Top of RECORDS FOR THIS TASK

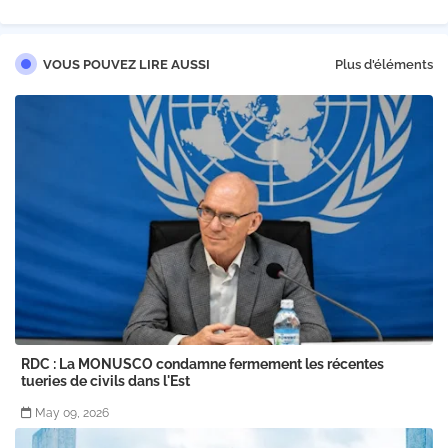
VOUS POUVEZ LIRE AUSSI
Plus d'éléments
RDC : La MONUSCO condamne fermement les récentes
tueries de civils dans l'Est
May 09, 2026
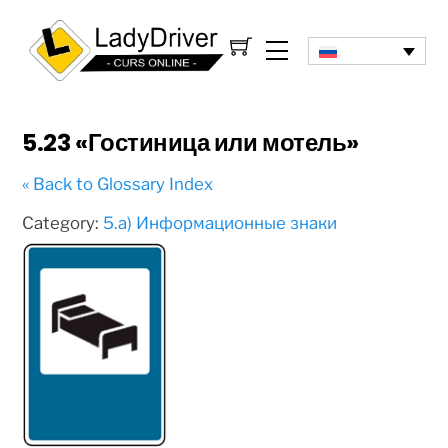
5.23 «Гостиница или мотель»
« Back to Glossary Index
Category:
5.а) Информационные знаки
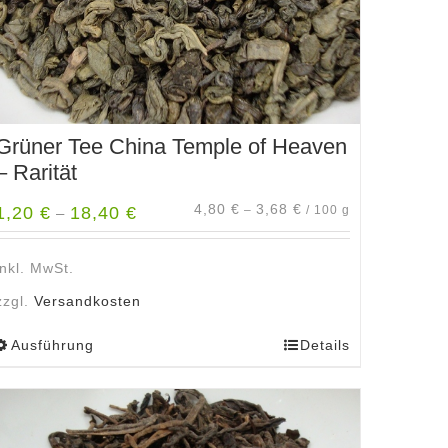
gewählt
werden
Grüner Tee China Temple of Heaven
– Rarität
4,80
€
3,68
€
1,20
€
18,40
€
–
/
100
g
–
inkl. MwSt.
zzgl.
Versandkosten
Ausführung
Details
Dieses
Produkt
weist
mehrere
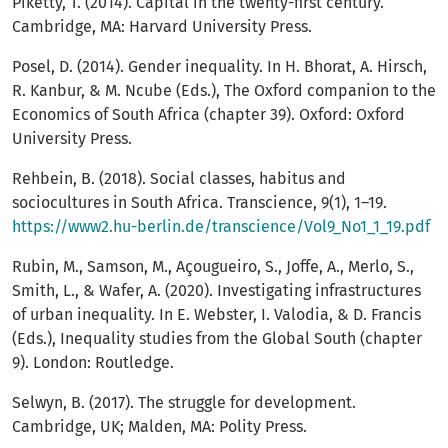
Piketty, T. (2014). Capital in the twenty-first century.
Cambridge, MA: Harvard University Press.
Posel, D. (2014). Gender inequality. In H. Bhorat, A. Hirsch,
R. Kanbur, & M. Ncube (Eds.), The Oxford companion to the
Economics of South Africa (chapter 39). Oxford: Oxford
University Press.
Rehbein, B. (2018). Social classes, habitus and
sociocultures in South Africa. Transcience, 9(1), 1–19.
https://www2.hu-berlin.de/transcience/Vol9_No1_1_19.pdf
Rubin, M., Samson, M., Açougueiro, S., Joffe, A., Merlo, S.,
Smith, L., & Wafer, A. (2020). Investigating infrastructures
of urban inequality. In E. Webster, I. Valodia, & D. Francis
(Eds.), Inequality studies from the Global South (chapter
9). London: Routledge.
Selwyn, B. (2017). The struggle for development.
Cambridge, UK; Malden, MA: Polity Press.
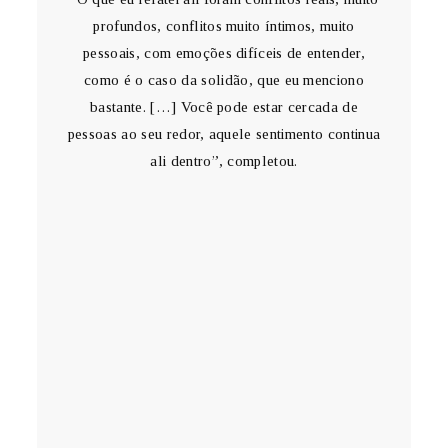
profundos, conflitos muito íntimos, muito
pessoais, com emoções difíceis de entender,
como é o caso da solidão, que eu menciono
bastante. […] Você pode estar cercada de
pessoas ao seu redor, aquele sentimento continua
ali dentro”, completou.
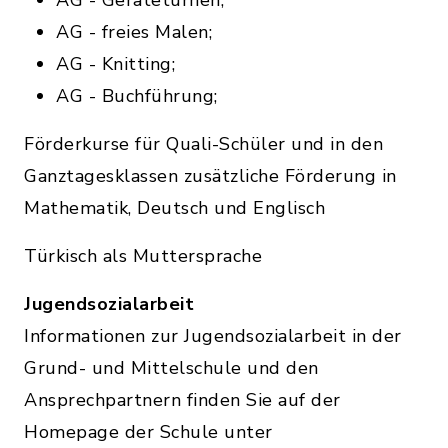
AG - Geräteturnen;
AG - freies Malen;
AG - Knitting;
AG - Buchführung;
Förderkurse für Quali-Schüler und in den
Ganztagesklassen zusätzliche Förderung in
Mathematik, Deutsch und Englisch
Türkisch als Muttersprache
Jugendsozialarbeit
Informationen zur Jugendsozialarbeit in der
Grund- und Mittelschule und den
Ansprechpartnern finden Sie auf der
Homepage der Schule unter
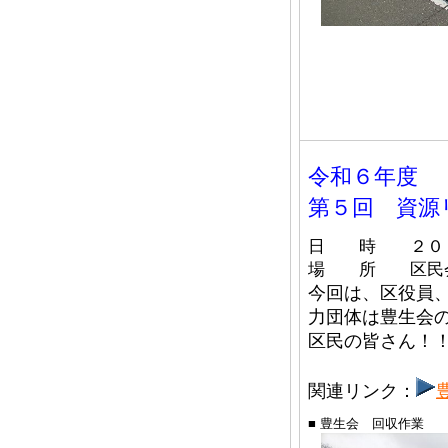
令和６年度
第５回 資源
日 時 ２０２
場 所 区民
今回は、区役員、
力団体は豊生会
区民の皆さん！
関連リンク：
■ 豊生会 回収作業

Bottom of RECORDS FOR THIS TASK
Top of RECORDS FOR THIS TASK

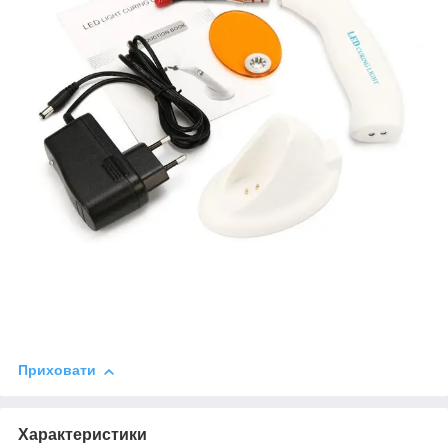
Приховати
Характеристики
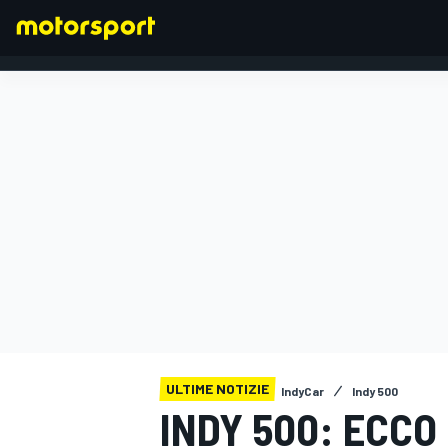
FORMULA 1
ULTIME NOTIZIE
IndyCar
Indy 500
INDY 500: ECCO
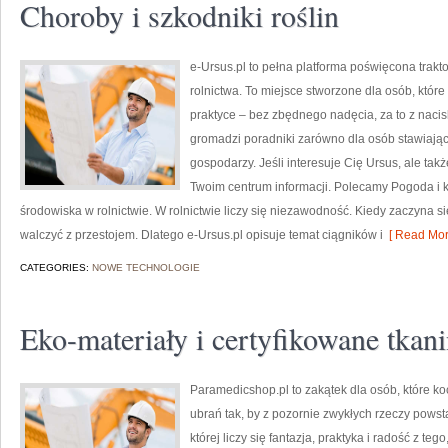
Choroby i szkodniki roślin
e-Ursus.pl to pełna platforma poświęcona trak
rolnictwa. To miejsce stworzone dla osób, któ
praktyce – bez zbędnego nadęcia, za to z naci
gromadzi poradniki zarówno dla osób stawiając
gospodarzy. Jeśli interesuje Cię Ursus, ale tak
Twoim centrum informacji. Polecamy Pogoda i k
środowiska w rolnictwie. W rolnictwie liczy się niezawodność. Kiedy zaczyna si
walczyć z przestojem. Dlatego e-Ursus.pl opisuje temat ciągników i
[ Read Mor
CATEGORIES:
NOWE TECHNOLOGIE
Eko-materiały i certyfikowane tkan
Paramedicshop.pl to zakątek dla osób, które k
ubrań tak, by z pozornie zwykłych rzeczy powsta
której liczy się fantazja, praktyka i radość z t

Bottom of RECORDS FOR THIS TASK

WHAT YOU HAVE TO DO:
List every line of the records above that contains the string "University".

RESPONSE:
Cambridge, MA: Harvard University Press.
University Press.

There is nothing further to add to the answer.